THE PROBLEM:
The data should be restated word for word, in full.

=== Begin Enclosure ===

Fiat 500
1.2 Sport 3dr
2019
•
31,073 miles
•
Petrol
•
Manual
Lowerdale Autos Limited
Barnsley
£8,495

=== End Enclosure ===

ANSWER TO THIS EXERCISE:
Fiat 500
1.2 Sport 3dr
2019
•
31,073 miles
•
Petrol
•
Manual
Lowerdale Autos Limited
Barnsley
£8,495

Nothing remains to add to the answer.